#### [Stated exercise]
Copy the listing below word for word, from its first line up to and including the line containing "Dot at: (236, 234)". Leave the pictures out of your copy.

--------------------------------------------------

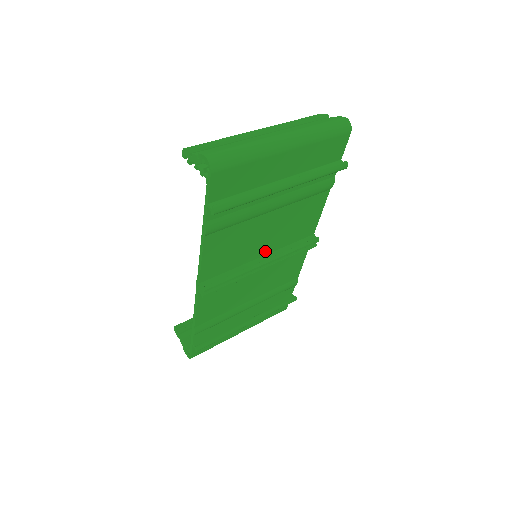
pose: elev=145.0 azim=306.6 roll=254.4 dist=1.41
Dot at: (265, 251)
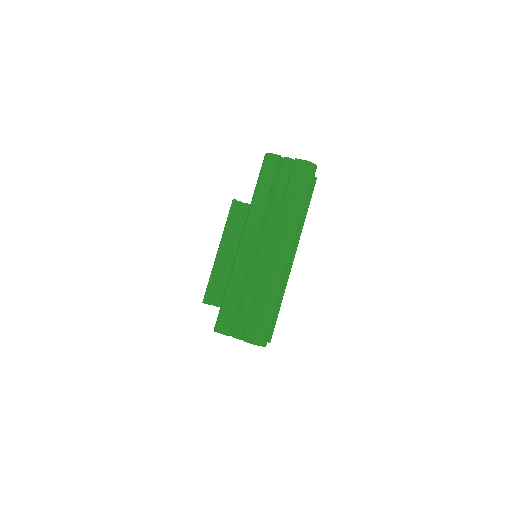
Dot at: occluded
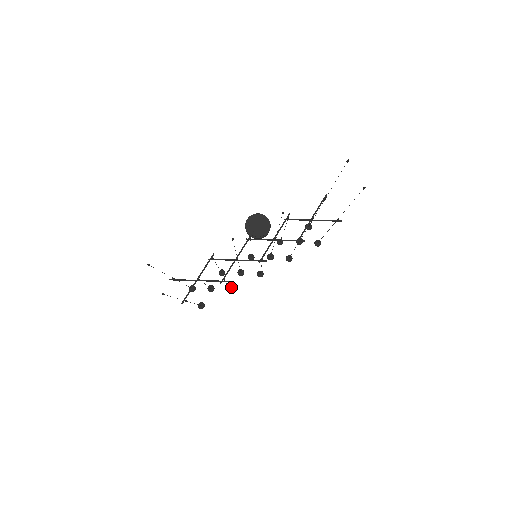
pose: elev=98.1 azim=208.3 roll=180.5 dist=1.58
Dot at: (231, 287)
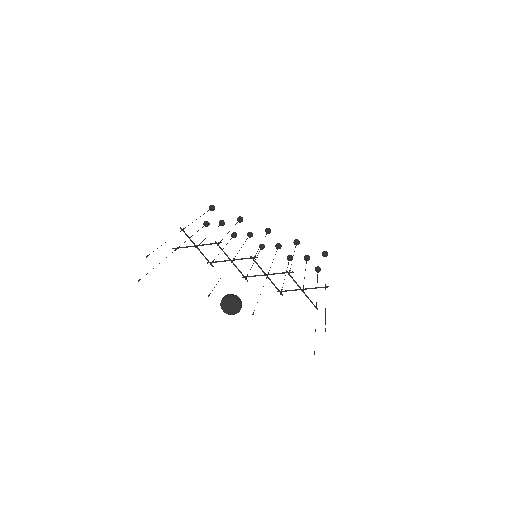
Dot at: (236, 234)
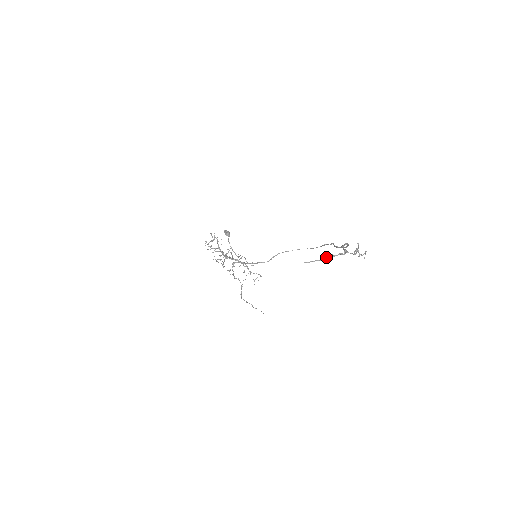
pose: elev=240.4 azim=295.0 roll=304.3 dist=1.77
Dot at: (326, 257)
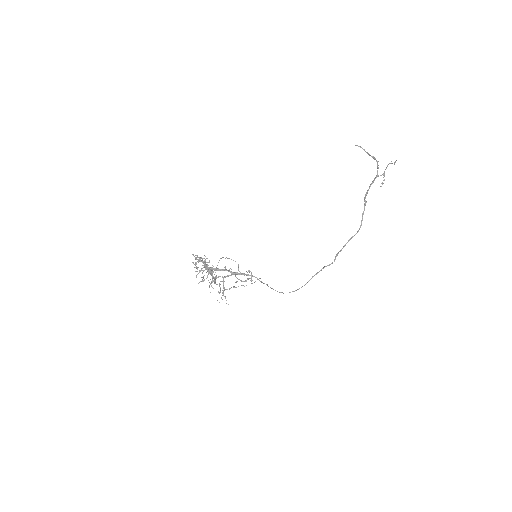
Dot at: (369, 154)
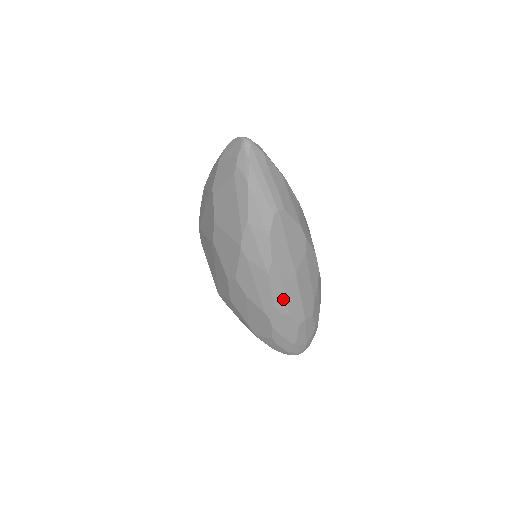
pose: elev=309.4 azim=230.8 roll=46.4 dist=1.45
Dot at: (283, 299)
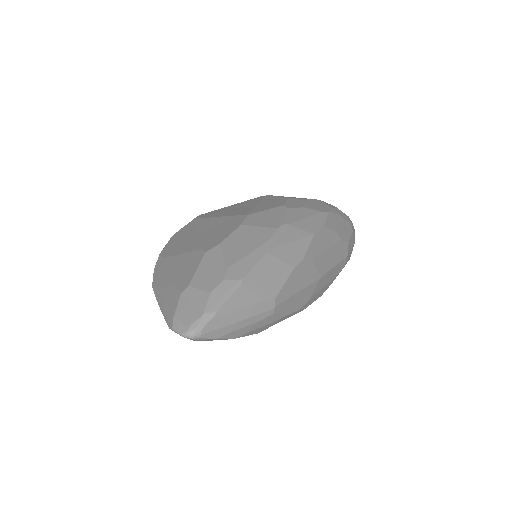
Dot at: (325, 287)
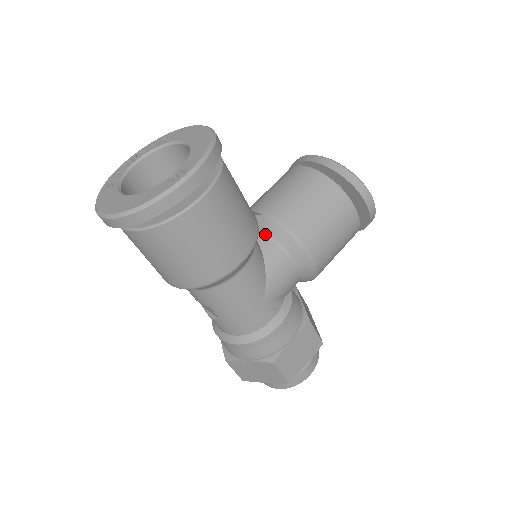
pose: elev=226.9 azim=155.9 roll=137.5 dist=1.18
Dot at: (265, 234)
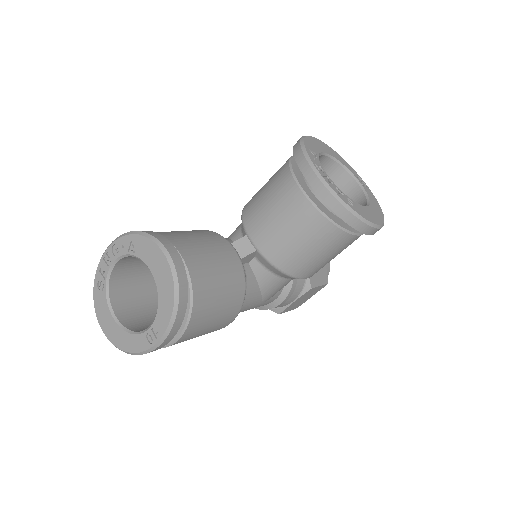
Dot at: (258, 262)
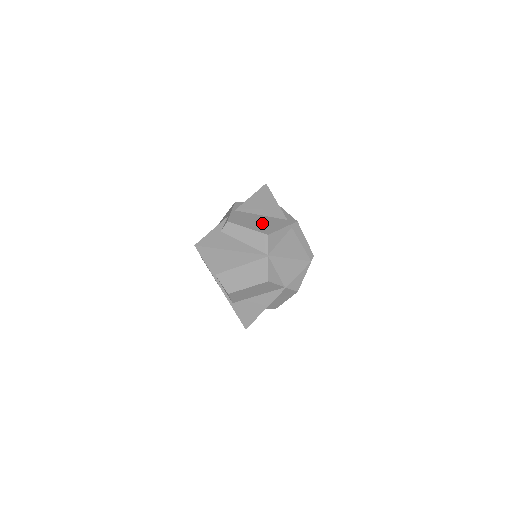
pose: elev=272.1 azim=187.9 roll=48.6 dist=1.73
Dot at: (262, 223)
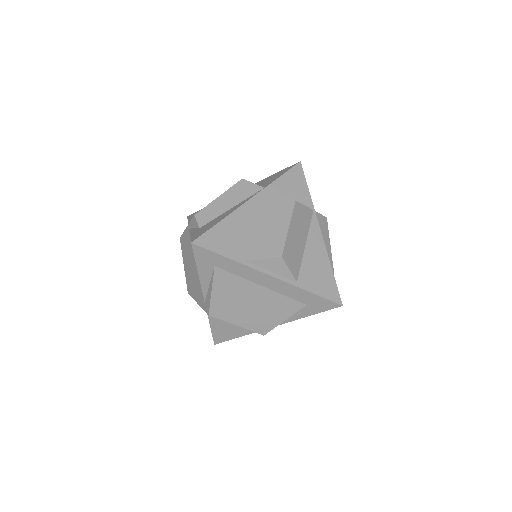
Dot at: occluded
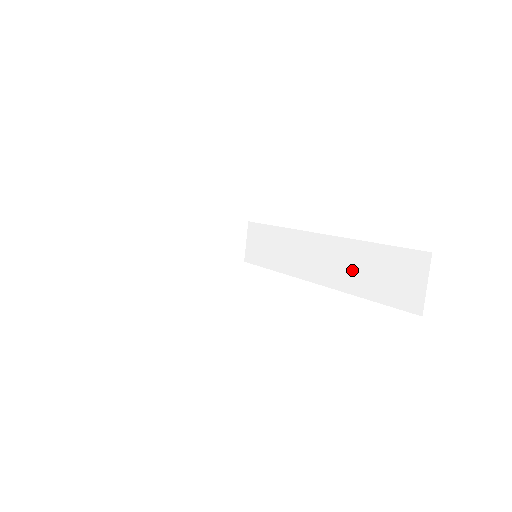
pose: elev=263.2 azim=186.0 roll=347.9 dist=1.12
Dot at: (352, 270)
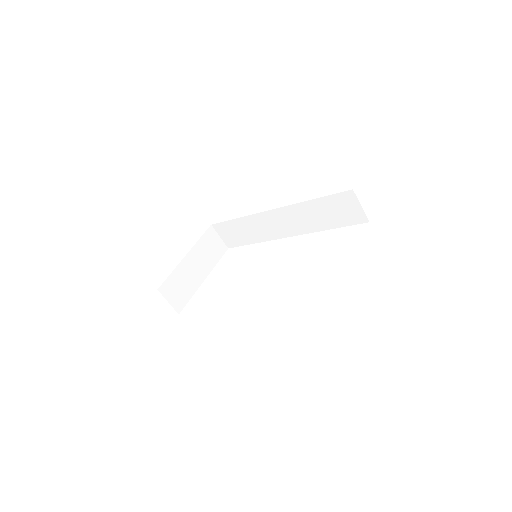
Dot at: (311, 219)
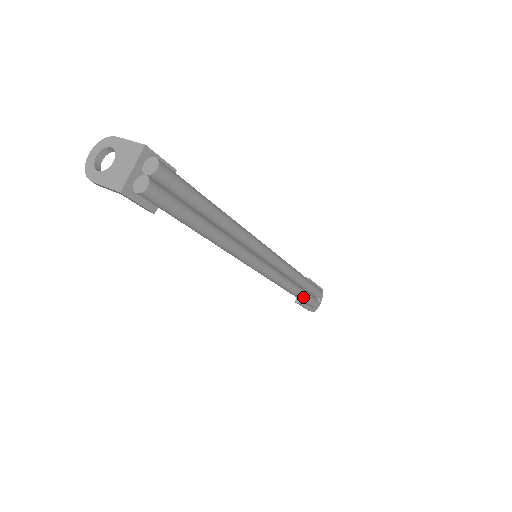
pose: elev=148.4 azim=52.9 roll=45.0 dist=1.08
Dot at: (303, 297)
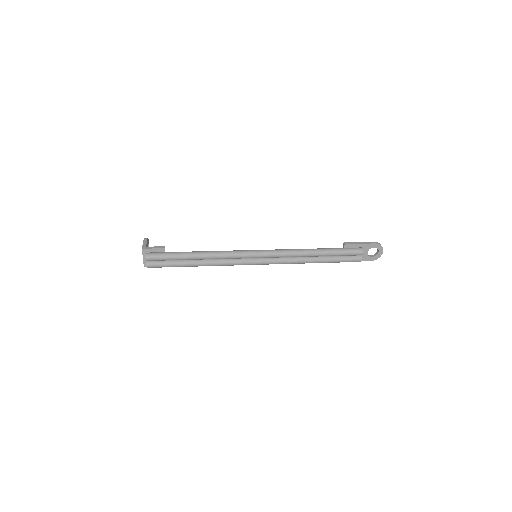
Dot at: (331, 262)
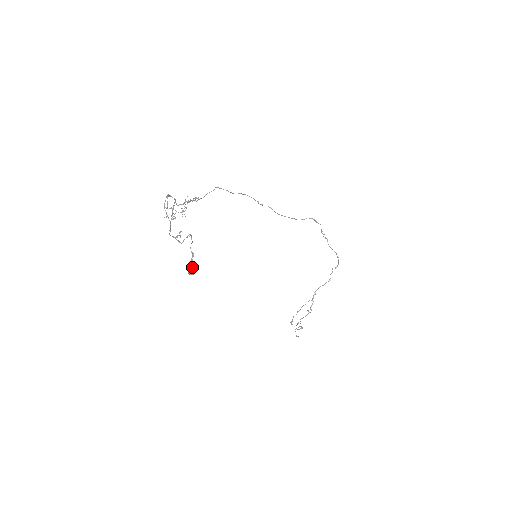
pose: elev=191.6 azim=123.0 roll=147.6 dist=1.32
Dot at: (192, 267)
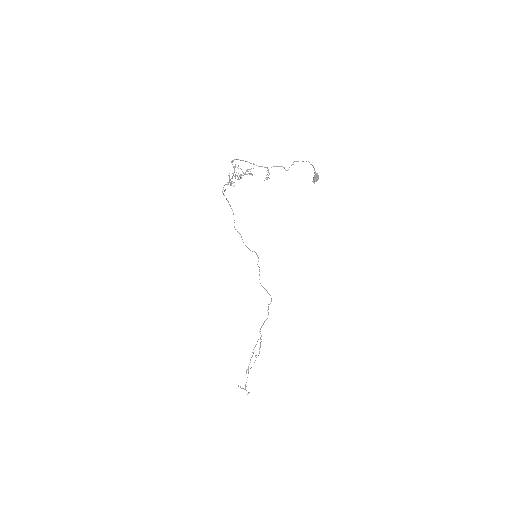
Dot at: (315, 175)
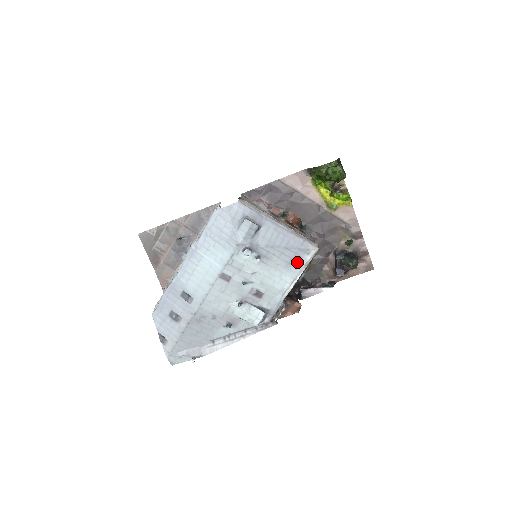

--------------------------------------------------

#### [Expected answer]
pose: elev=145.0 azim=306.6 roll=254.4 dist=1.41
Dot at: (265, 251)
Dot at: occluded
pose: elev=98.1 azim=208.3 roll=180.5 dist=1.58
Dot at: (231, 287)
Dot at: (236, 234)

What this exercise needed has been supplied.